■ THINGS TO DO:
[1] According to the Dillard presidency article, by what percentage did Dillard's endowment grow under Walter Kimbrough?
[2] Reproduce the Dillard presidency article word for word, everything from "Ford has been" down to "and media analytics.".
[3] Carry the Dillard presidency article forward from the point where it stops.

■ DOCUMENT TEXT:
————————

By far, one of the most prolific college presidents on social media is Walter Kimbrough, leader of the historically Black Dillard University, a private institution with an oak tree-studded campus in the heart of New Orleans.
Kimbrough is the self-dubbed “Hip Hop Prez” online, where he routinely comments on the political issues du jour and those affecting higher education. But his reach extends beyond Twitter and Instagram.
In his decade at Dillard, Kimbrough is credited with growing the HBCU’s endowment by 115%, to about $105 million, and significantly bolstering philanthropy. One of his most recognizable achievements is helping ensure the federal government forgave a roughly $160 million loan made in the wake of Hurricane Katrina.
He’s stepping down, and Dillard’s trustee board believes it’s found the “dynamic, charismatic and visionary leader” to fill his big shoes: Rochelle Ford, currently dean of the School of Communications at Elon University, a private nonprofit institution in North Carolina.
Ford has been dean of communications since July 2018, having come from Syracuse University, a private nonprofit institution in New York. Prior to that, she was a faculty member at Howard University, another private HBCU in Washington, D.C.
She was part of revamping the structure of Elon’s communications school, creating programs in areas such as cinema and television arts, and media analytics.
Ford begins July 1. We spoke to her about her vision for Dillard, as well as the most pertinent challenges facing it and other HBCUs.
This interview has been edited for clarity and brevity.
HIGHER ED DIVE: What drew you to the Dillard presidency?
ROCHELLE FORD: Dillard has an amazing legacy of preparing its students and its alumni base to live ethically and also really focus on thinking and communicating precisely. And that drew me to Dillard.

————————

■ DATA SECTION:
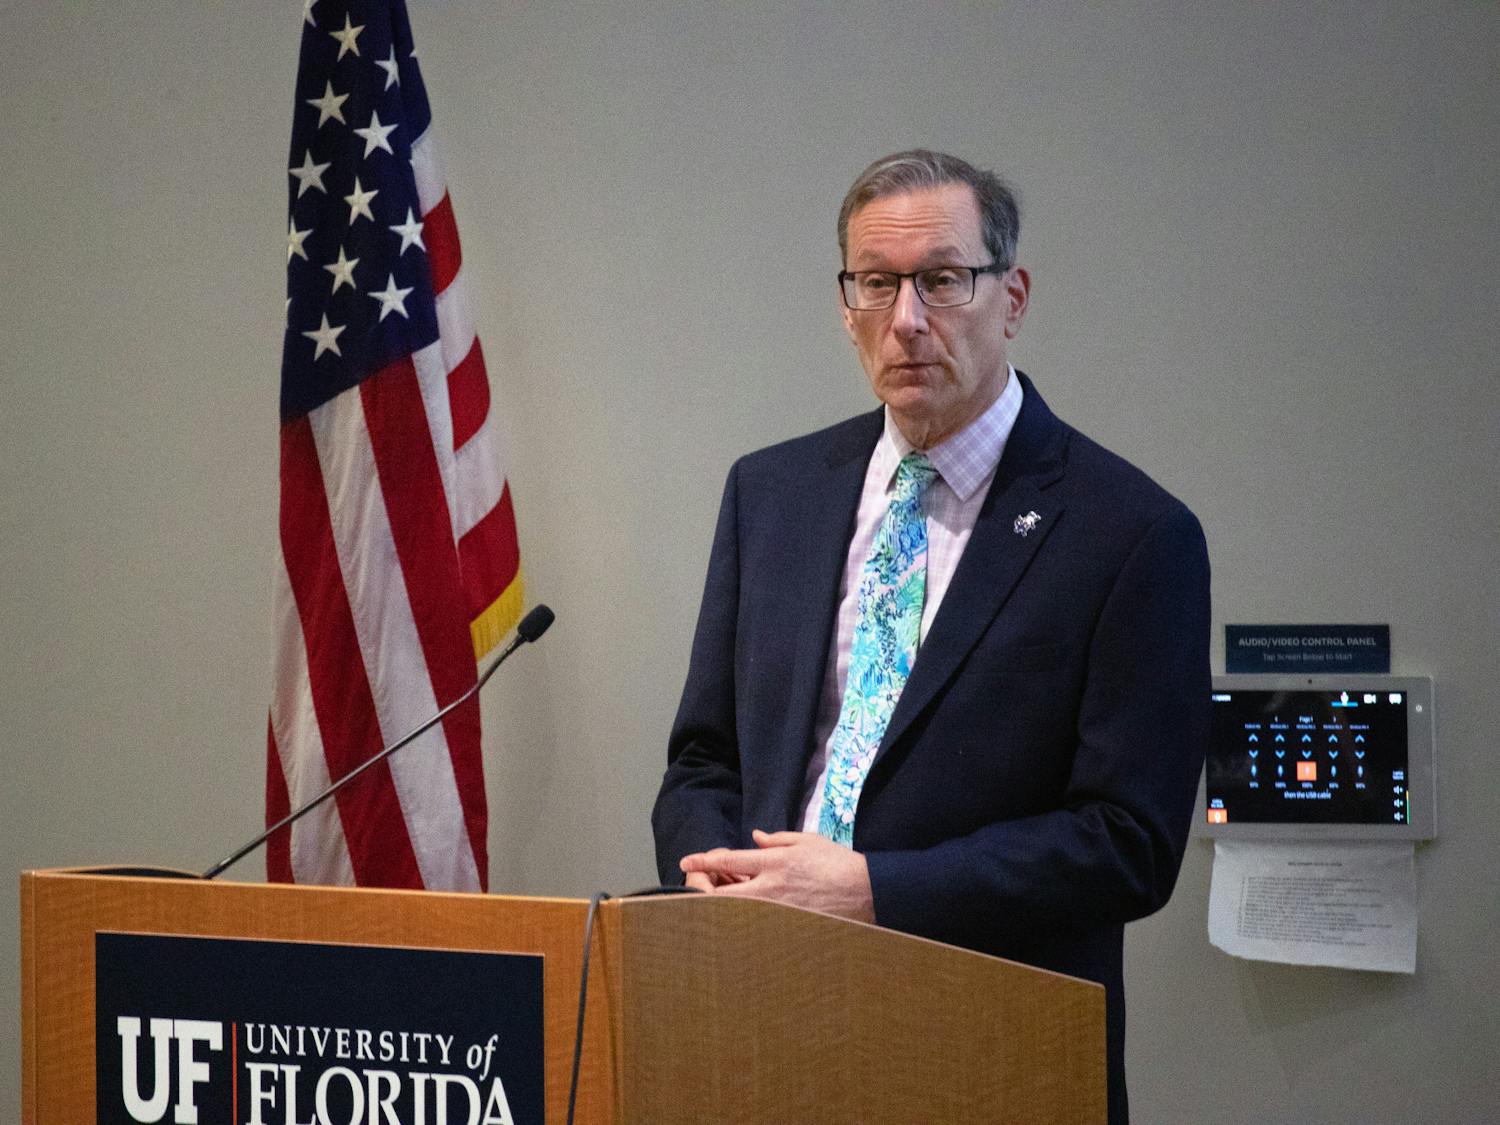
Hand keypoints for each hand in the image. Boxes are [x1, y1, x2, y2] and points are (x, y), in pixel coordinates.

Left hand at [679, 829, 874, 922]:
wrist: (865, 892)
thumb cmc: (837, 862)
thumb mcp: (806, 841)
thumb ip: (777, 839)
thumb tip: (754, 838)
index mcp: (775, 861)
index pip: (730, 861)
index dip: (704, 861)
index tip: (686, 861)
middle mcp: (771, 887)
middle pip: (723, 892)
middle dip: (703, 889)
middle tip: (695, 885)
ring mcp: (776, 910)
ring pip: (735, 911)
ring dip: (721, 904)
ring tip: (715, 898)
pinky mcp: (785, 925)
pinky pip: (754, 924)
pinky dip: (741, 918)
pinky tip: (738, 915)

————————

■ RESPONSES BY ITEM NUMBER:
[1] 115%, to about $105 million.

[2]
Ford has been dean of communications since July 2018, having come from Syracuse University, a private nonprofit institution in New York. Prior to that, she was a faculty member at Howard University, another private HBCU in Washington, D.C.
She was part of revamping the structure of Elon’s communications school, creating programs in areas such as cinema and television arts, and media analytics.

[3]
I also know that its alumni act courageously. I’ve gotten to speak to some of them. And that’s kind of the history of HBCUs. I’m a second-generation HBCU alum. That’s what my parents were drawn to. That’s what I was drawn to. I wanted the opportunity to give that back.
It’s sponsored by the United Methodist church and also by the United Church of Christ. And I have belonged to both of those churches throughout my lifetime. It just made perfect sense to help take an already amazing, legacy-rich university and continue to help it thrive and to be sustainable.
What’s something you will do when you first arrive on campus?
Meet the people. Meet everyone, like those who keep the campus looking beautiful. I want to meet the groundskeepers. I want to meet the maintenance crews. I want to meet people who are working in the dining halls. I want to meet the students, the faculty. I want to meet the people and I want to hear their stories.
I want to listen — listen to what they’re excited about. Also what brought me to this position is the optimism, the potential, the hope that exists and what we can do together. And I want to hear what they believe is possible. What are the strengths? What are some of the challenges? Because, you know, there’s challenges, there’s hurricanes. I already took my hurricane preparedness class.
Your predecessor has a very established brand online. Is that a role you envision taking?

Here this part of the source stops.